*** Opening DATA SUPPLIED ***

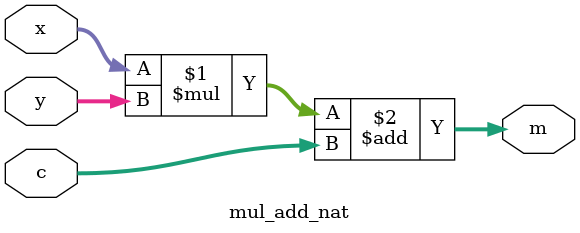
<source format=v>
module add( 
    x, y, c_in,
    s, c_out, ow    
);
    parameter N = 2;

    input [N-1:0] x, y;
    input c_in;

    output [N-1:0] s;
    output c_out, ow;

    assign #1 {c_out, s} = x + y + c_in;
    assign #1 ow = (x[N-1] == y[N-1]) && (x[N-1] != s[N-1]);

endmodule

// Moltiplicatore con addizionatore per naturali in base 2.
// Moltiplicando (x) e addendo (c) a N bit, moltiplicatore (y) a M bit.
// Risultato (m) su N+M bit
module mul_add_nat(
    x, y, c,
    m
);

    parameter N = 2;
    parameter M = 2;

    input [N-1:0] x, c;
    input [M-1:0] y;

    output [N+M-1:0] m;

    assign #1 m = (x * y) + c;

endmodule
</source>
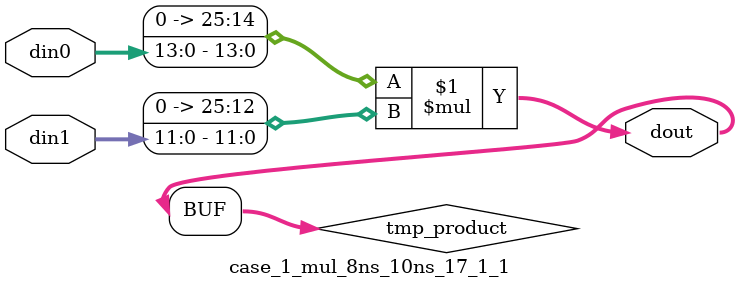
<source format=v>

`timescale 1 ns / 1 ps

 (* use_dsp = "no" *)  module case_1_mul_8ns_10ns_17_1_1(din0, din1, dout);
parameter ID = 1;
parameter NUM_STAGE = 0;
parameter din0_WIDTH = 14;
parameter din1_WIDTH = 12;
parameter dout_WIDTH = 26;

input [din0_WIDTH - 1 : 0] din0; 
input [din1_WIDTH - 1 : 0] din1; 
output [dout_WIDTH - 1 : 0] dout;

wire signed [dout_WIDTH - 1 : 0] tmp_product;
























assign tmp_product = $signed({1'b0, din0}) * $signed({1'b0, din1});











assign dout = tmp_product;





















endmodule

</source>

*** Closing DATA SUPPLIED ***
*** Opening DATA SUPPLIED ***

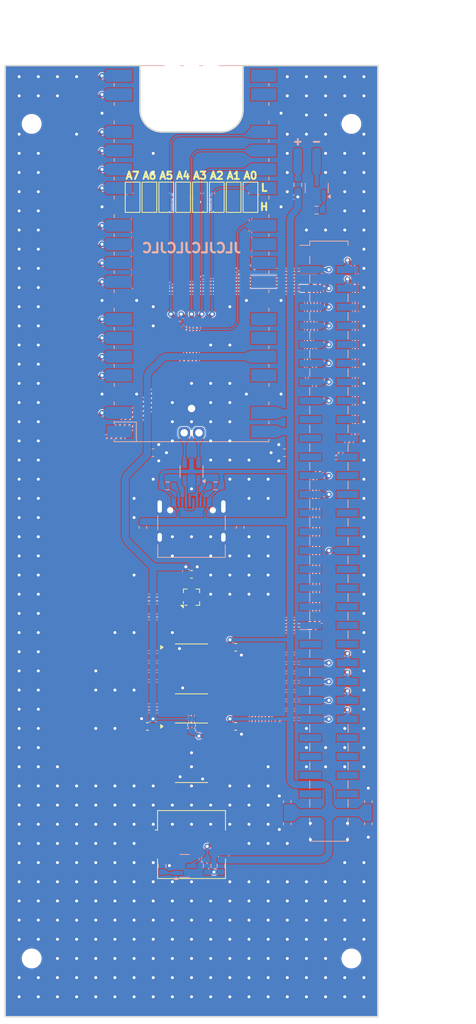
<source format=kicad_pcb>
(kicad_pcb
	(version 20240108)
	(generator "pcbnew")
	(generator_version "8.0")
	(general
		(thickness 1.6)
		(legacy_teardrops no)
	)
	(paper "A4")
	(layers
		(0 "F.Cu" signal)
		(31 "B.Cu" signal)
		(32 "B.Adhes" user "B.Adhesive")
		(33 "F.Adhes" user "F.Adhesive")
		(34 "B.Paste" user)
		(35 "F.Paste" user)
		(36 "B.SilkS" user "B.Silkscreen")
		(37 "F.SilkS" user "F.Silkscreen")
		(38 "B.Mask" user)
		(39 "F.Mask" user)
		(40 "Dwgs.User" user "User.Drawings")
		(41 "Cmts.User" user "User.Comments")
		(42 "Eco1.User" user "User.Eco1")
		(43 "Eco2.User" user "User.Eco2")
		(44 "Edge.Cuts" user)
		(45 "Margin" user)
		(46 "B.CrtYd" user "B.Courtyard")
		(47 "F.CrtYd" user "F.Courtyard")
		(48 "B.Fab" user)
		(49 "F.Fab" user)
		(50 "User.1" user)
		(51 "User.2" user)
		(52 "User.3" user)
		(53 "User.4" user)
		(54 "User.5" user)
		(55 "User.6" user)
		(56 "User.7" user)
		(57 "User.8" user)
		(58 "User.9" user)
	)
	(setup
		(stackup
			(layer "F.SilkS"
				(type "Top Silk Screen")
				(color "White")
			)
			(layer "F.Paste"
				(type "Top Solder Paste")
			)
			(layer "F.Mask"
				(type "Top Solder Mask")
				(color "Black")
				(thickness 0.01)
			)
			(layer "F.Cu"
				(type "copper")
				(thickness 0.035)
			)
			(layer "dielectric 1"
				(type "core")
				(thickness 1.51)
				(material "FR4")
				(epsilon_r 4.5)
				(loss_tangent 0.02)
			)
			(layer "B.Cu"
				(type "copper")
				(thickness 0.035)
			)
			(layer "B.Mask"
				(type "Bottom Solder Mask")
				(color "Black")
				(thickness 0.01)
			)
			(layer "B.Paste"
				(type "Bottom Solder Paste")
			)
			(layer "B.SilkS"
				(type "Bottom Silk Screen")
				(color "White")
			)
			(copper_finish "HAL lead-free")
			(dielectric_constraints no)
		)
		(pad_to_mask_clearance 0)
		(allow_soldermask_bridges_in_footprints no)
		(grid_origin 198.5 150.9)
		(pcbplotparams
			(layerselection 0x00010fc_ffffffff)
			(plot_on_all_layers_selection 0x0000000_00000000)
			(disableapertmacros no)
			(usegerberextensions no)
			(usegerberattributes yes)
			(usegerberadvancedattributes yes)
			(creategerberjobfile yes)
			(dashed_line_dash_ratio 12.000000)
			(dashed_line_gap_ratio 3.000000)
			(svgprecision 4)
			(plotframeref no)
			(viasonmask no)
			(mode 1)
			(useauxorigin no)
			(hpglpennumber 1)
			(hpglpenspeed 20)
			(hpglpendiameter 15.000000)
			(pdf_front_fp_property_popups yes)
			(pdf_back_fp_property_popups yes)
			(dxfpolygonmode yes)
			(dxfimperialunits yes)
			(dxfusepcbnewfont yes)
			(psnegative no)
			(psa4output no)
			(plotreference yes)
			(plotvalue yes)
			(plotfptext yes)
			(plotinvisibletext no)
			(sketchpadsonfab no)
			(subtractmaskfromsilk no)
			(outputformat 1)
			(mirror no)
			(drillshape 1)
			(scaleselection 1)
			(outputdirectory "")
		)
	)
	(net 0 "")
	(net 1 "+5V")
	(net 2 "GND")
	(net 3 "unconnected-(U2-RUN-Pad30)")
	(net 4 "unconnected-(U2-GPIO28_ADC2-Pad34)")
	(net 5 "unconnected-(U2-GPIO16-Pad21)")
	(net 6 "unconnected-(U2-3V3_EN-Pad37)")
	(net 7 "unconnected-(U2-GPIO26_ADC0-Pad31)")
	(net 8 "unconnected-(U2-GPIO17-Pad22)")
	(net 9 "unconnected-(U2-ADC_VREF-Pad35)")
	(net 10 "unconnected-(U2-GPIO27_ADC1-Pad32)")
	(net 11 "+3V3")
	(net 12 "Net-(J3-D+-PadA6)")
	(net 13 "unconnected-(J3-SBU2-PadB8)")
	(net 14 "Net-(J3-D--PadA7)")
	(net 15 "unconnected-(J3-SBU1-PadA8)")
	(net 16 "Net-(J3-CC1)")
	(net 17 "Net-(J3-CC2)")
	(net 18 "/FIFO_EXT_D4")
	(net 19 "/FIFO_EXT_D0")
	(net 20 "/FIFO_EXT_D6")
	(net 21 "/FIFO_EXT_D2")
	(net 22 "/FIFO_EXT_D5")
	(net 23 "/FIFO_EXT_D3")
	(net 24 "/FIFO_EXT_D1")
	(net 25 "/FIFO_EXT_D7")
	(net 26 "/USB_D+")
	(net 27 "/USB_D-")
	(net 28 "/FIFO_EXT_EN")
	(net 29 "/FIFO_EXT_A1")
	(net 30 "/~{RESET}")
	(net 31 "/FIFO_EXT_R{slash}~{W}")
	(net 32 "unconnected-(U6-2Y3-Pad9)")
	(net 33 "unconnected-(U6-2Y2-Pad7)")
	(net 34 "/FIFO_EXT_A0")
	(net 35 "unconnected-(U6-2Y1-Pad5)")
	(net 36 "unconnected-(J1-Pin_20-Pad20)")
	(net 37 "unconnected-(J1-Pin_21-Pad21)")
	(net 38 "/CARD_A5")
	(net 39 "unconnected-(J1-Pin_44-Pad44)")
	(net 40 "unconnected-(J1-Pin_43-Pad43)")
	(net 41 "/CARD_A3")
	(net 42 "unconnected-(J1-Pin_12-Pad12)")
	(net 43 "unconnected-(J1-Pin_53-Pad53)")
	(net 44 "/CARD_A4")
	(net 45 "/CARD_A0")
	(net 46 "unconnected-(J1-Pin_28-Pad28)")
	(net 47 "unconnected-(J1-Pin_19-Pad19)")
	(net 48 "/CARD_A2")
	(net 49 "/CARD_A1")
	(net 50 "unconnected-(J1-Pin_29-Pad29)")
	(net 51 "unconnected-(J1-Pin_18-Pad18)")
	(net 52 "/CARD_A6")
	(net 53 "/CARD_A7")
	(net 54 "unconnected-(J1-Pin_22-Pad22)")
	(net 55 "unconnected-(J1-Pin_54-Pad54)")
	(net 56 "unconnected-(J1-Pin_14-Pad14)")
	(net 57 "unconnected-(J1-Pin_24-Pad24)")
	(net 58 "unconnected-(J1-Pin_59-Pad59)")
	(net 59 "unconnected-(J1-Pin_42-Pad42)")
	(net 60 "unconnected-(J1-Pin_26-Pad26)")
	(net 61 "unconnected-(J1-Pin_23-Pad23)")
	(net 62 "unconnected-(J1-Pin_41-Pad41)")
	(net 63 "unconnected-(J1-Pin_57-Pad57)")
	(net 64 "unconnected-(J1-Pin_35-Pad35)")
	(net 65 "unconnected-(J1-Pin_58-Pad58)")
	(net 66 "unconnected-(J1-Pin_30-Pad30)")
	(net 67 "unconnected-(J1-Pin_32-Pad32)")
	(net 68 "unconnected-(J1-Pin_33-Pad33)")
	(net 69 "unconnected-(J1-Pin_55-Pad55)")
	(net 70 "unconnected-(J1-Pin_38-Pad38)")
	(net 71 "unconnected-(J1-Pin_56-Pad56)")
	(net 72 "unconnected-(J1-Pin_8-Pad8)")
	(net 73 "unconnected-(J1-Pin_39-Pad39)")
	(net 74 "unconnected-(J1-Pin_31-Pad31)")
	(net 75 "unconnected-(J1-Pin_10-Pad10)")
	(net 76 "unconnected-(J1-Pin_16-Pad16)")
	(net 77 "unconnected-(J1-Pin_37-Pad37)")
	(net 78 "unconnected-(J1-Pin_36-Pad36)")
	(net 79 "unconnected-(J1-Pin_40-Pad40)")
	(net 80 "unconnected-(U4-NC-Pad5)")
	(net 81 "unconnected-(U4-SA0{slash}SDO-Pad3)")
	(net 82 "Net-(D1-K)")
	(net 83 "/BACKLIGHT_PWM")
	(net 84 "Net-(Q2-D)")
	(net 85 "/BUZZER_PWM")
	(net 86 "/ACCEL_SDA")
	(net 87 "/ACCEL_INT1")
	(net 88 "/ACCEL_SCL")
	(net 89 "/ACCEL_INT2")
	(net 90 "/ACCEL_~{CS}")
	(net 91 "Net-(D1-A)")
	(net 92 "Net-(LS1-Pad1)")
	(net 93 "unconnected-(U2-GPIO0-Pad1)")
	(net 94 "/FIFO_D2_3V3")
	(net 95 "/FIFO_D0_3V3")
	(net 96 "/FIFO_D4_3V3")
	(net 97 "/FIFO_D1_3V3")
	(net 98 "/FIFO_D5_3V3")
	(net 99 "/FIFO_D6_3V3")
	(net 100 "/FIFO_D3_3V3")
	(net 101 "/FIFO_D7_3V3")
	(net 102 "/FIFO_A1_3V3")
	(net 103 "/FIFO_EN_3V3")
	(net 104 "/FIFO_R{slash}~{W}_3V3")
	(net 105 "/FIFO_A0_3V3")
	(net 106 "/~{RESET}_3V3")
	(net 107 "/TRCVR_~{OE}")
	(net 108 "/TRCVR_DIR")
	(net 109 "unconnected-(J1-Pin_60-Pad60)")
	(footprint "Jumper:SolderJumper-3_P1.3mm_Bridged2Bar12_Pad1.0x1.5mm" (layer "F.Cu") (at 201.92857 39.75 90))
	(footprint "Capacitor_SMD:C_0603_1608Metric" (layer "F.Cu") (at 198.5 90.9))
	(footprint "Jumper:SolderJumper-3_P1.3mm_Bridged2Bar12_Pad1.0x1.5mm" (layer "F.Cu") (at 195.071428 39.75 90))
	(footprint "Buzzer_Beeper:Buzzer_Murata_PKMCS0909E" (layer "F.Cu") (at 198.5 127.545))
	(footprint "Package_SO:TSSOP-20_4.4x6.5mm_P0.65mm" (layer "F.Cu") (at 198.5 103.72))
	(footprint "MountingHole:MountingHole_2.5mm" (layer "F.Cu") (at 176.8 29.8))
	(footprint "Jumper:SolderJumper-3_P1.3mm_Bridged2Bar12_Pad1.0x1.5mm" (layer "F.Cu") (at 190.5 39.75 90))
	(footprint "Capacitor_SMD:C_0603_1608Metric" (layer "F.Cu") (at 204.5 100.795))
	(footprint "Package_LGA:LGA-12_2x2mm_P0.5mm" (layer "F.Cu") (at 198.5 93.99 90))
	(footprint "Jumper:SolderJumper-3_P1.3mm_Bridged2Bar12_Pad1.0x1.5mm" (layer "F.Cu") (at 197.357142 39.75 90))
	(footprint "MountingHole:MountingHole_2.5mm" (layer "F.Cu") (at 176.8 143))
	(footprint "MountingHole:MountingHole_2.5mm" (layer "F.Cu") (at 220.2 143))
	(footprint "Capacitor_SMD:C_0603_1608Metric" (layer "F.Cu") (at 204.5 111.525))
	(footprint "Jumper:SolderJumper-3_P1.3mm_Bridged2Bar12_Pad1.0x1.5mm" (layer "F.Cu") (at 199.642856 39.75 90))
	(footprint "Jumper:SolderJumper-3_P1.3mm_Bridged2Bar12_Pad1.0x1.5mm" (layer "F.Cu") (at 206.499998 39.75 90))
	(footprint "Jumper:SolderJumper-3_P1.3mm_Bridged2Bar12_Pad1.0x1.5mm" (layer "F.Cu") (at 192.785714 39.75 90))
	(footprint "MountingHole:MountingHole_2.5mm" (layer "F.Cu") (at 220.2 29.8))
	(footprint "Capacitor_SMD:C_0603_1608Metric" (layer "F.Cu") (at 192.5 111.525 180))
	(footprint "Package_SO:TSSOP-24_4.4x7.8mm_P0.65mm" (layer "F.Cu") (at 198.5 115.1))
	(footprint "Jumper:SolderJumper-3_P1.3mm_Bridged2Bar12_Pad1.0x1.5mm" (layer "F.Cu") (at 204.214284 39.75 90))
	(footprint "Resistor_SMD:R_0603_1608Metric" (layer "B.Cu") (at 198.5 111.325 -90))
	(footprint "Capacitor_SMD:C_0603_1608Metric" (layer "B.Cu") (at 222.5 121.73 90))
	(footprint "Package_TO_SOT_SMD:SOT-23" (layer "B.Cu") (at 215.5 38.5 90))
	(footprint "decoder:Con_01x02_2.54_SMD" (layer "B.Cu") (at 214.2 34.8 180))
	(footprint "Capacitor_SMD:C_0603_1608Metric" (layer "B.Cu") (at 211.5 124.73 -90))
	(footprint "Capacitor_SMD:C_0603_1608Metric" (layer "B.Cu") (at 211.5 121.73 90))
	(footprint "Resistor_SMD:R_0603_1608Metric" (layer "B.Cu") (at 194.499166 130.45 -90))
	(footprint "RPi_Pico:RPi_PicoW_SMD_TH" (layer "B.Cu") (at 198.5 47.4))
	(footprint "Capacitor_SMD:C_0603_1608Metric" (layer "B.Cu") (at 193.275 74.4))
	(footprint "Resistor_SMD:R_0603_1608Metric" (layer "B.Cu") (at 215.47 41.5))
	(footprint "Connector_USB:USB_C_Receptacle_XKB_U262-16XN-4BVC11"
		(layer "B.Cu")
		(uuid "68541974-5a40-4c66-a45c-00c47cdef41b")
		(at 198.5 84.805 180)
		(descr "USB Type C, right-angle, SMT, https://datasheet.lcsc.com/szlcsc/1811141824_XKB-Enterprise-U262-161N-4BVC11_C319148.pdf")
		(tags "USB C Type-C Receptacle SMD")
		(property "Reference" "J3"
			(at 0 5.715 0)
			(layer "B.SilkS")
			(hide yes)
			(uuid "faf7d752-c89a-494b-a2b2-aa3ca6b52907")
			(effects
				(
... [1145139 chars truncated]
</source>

*** Closing DATA SUPPLIED ***

Copy out each line of the listing that holds the string "signed".

wire signed [dout_WIDTH - 1 : 0] tmp_product;
assign tmp_product = $signed({1'b0, din0}) * $signed({1'b0, din1});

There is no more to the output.